— Work task —
Return the listing verbatim, images left out.

— Input data —

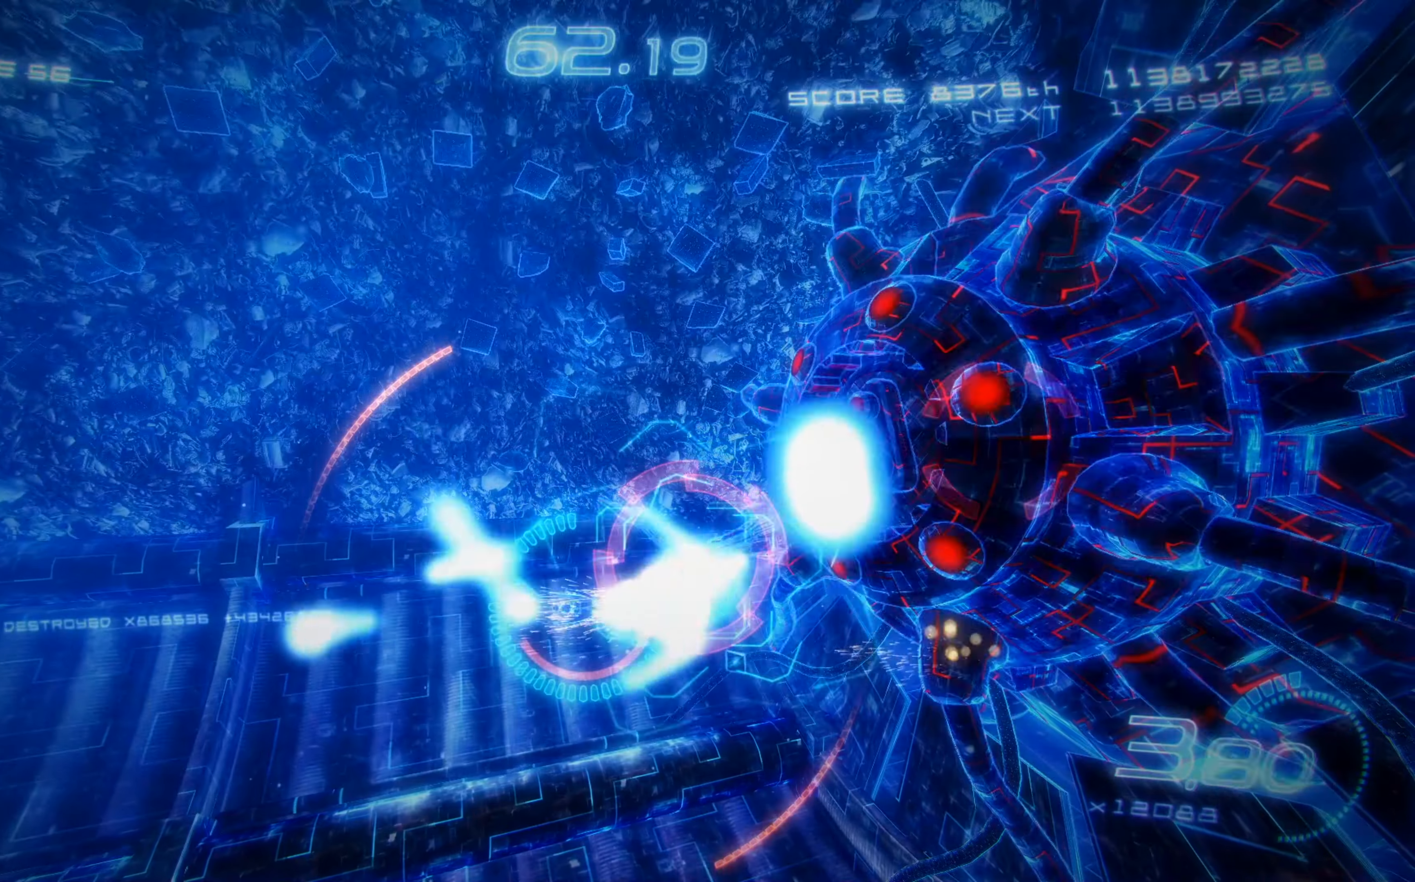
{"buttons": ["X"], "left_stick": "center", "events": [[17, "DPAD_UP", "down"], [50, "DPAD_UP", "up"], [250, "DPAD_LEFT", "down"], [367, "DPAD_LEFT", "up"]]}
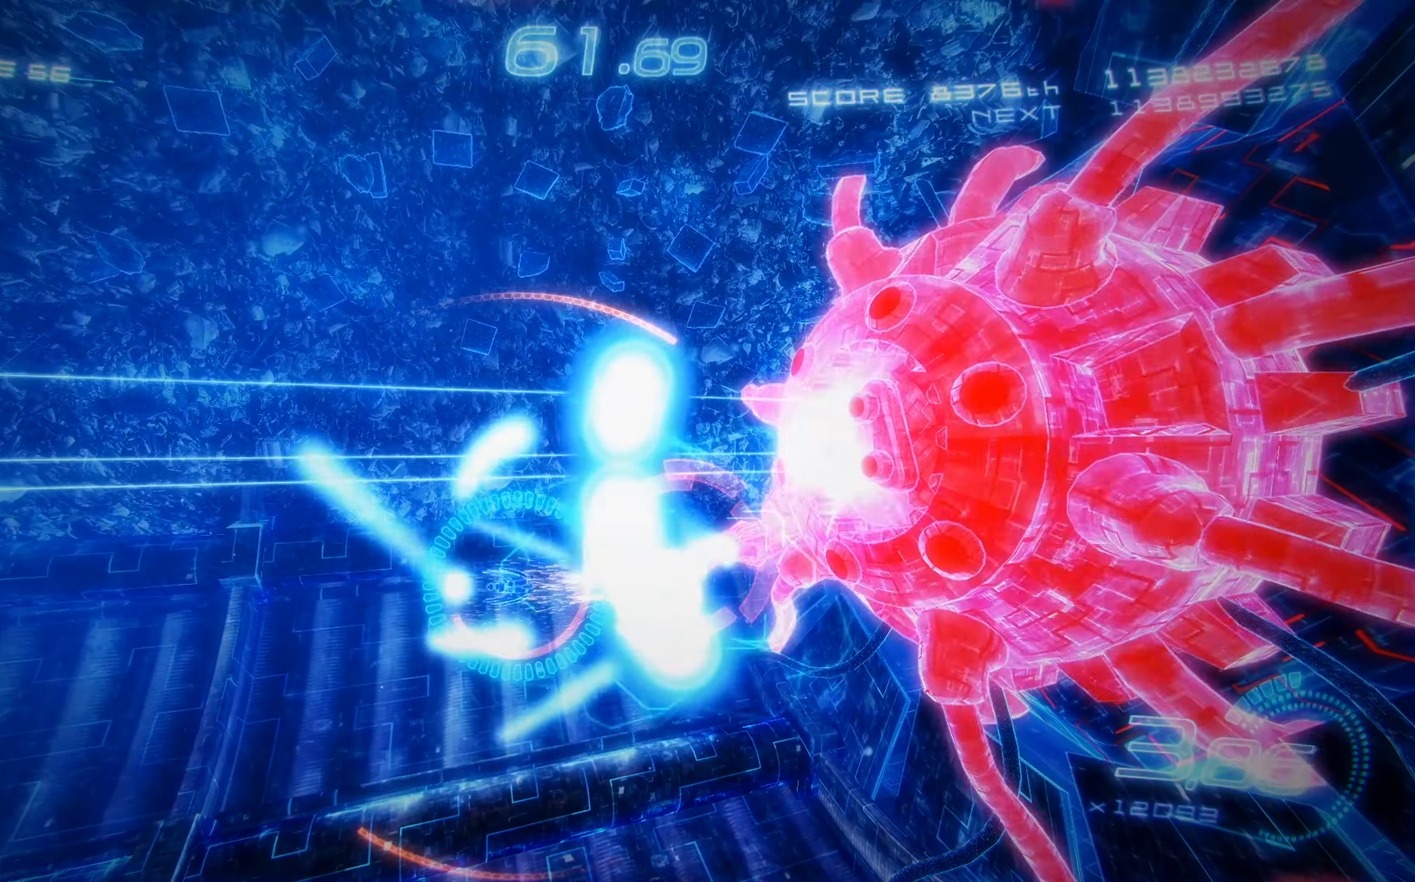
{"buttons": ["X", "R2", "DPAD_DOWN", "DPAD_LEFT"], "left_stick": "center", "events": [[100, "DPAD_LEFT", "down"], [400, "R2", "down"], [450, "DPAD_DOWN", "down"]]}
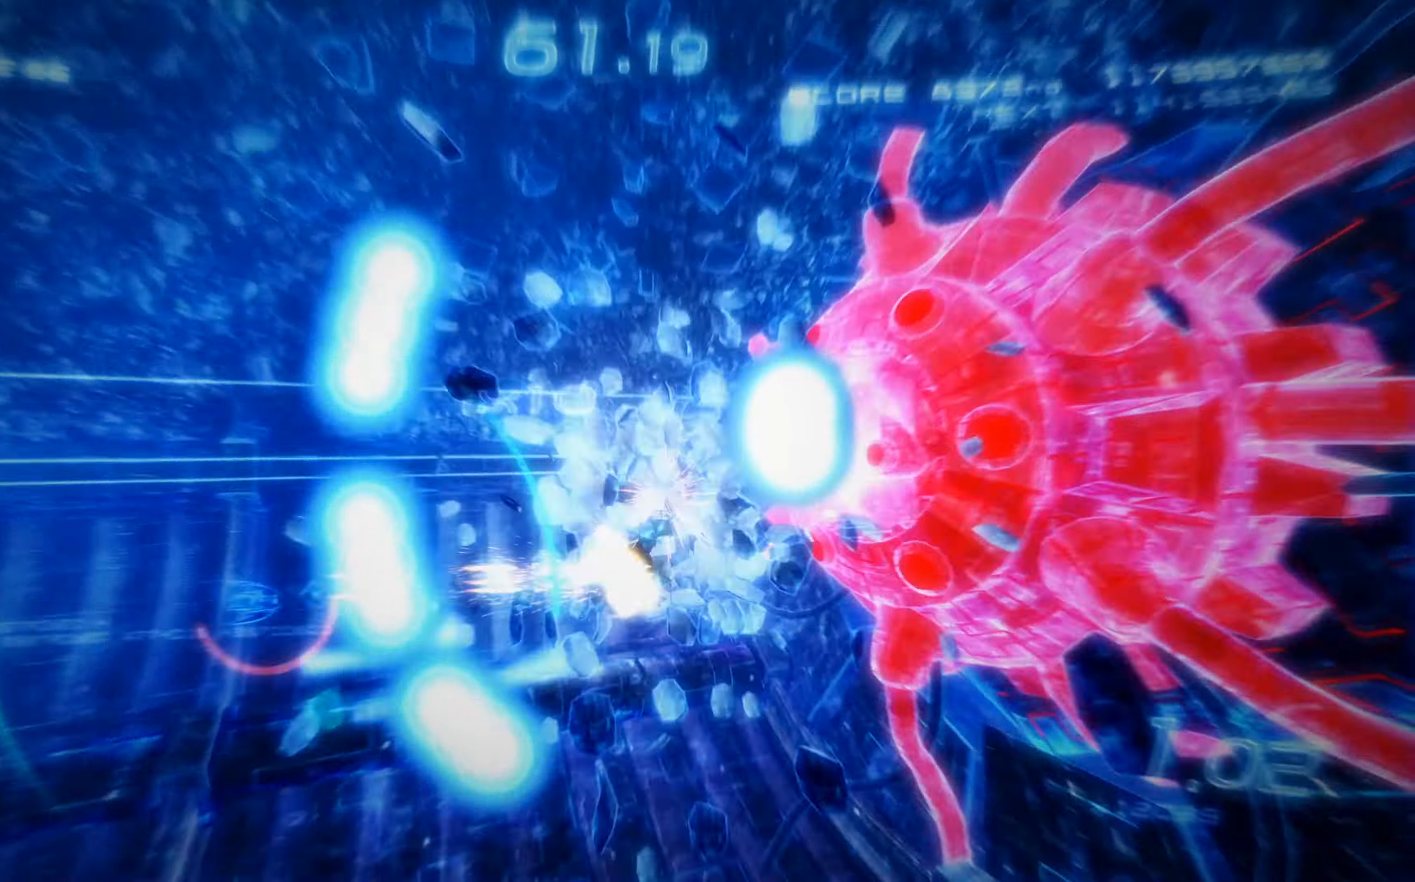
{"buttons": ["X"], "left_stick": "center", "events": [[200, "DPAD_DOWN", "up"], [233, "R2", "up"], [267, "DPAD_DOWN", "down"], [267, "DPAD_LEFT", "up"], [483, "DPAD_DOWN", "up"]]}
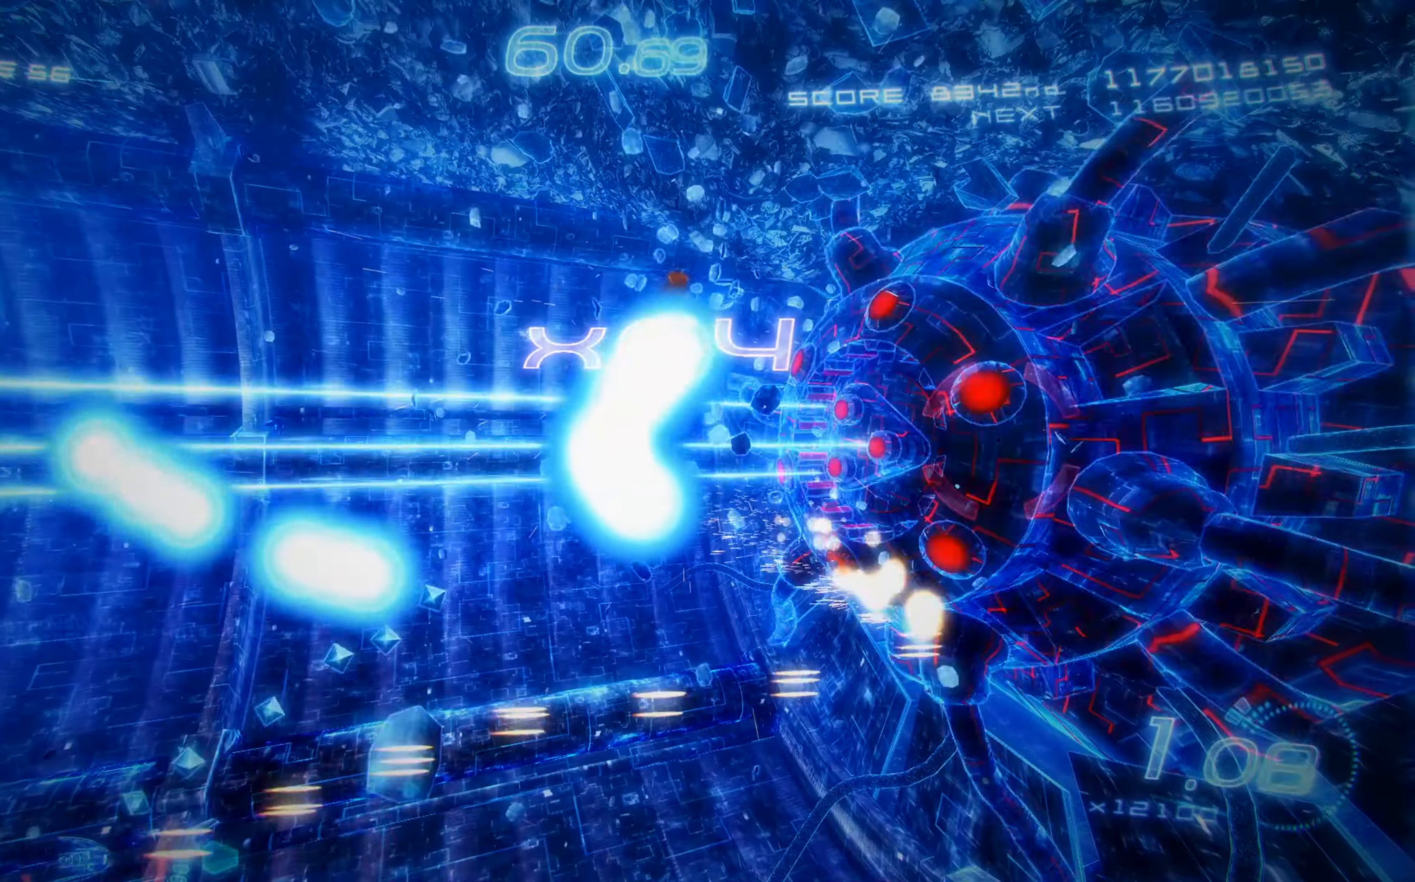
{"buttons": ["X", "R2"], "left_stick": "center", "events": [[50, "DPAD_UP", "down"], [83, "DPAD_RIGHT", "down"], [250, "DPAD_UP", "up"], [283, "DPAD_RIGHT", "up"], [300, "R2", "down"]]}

— Your solution —
{"buttons": ["X"], "left_stick": "center", "events": [[17, "DPAD_UP", "down"], [50, "DPAD_UP", "up"], [250, "DPAD_LEFT", "down"], [367, "DPAD_LEFT", "up"]]}
{"buttons": ["X", "R2", "DPAD_DOWN", "DPAD_LEFT"], "left_stick": "center", "events": [[100, "DPAD_LEFT", "down"], [400, "R2", "down"], [450, "DPAD_DOWN", "down"]]}
{"buttons": ["X"], "left_stick": "center", "events": [[200, "DPAD_DOWN", "up"], [233, "R2", "up"], [267, "DPAD_DOWN", "down"], [267, "DPAD_LEFT", "up"], [483, "DPAD_DOWN", "up"]]}
{"buttons": ["X", "R2"], "left_stick": "center", "events": [[50, "DPAD_UP", "down"], [83, "DPAD_RIGHT", "down"], [250, "DPAD_UP", "up"], [283, "DPAD_RIGHT", "up"], [300, "R2", "down"]]}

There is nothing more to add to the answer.